阅读材料
%%

【发布时间】:2020-04-23 09:52:04
【问题描述】:
我们被分配了一个任务来创建一个汇编器的虚构版本(没有确切的汇编推荐)
我们被指示要有效地使用内存(不是大 O 表示类型的内存效率,而是高效地使用数据结构)
由于每个命令都被翻译成 24 位机器码,我认为存储命令机器码最有效的方法是使用位域,因此我实现了以下位域:
(在 bit_field.c 中)
#include "bit_field.h"
int set_bit(bit_field *destination, int location, enum bit_values value)
{
if(location >= BITS)
return 0;
if(value == ONE)
(destination)[location / BITS_IN_BYTE] |= 1UL << location % BITS_IN_BYTE;
else
(destination)[location / BITS_IN_BYTE] &= ~(1UL << location % BITS_IN_BYTE);
return 1;
}
enum bit_values get_bit(bit_field *destination, int location)

%%

数据部分

%%

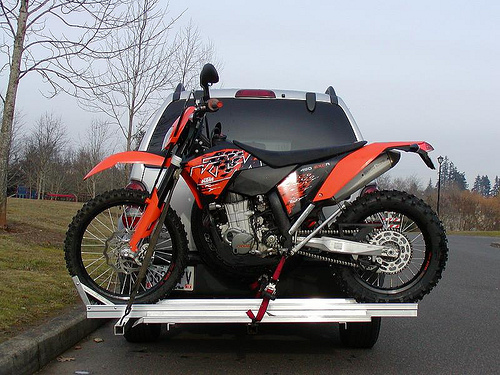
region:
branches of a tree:
[90, 19, 152, 94]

%%

练习任务
A - 列出阅读材料中 set_bit 函数的全部参数名。
B - 请续写这段关于用位域存储机器码的阅读材料,从其最后一行之后接着写。

逐题答案
A - destination、location、value

B -
{
return ((destination)[location / BITS_IN_BYTE] >> location % BITS_IN_BYTE) & 1U;
}
void init_bit_field(bit_field *new_bit_field)
{
int i;
for(i = 0; i < BITS; i++)
set_bit(new_bit_field, i, ZERO);
}
void init_bit_field_by_str(bit_field *new_bit_field, char *string)
{
int i;
for(i = 0; i < BITS; i++)
set_bit(new_bit_field, i, *string++ - '0');
}
(在 bit_field.h 中)
#define BITS 24
#define BITS_IN_BYTE 8
#define BYTES BITS / BITS_IN_BYTE
enum bit_values {ZERO = 0, ONE = 1}bit_values;
typedef unsigned char byte;
typedef byte bit_field [BYTES];
int set_bit(bit_field *, int , enum bit_values);
enum bit_values get_bit(bit_field *, int);
void init_bit_field(bit_field *);
void init_bit_field_by_str(bit_field *, char *);;
(在 input.c 处测试)
#include "bit_field.h"
#include <stdio.h>
int main()
{
int i;
bit_field bits;
init_bit_field(&bits);
set_bit(&bits, 22, ONE);
for(i = 0; i < BITS; i++)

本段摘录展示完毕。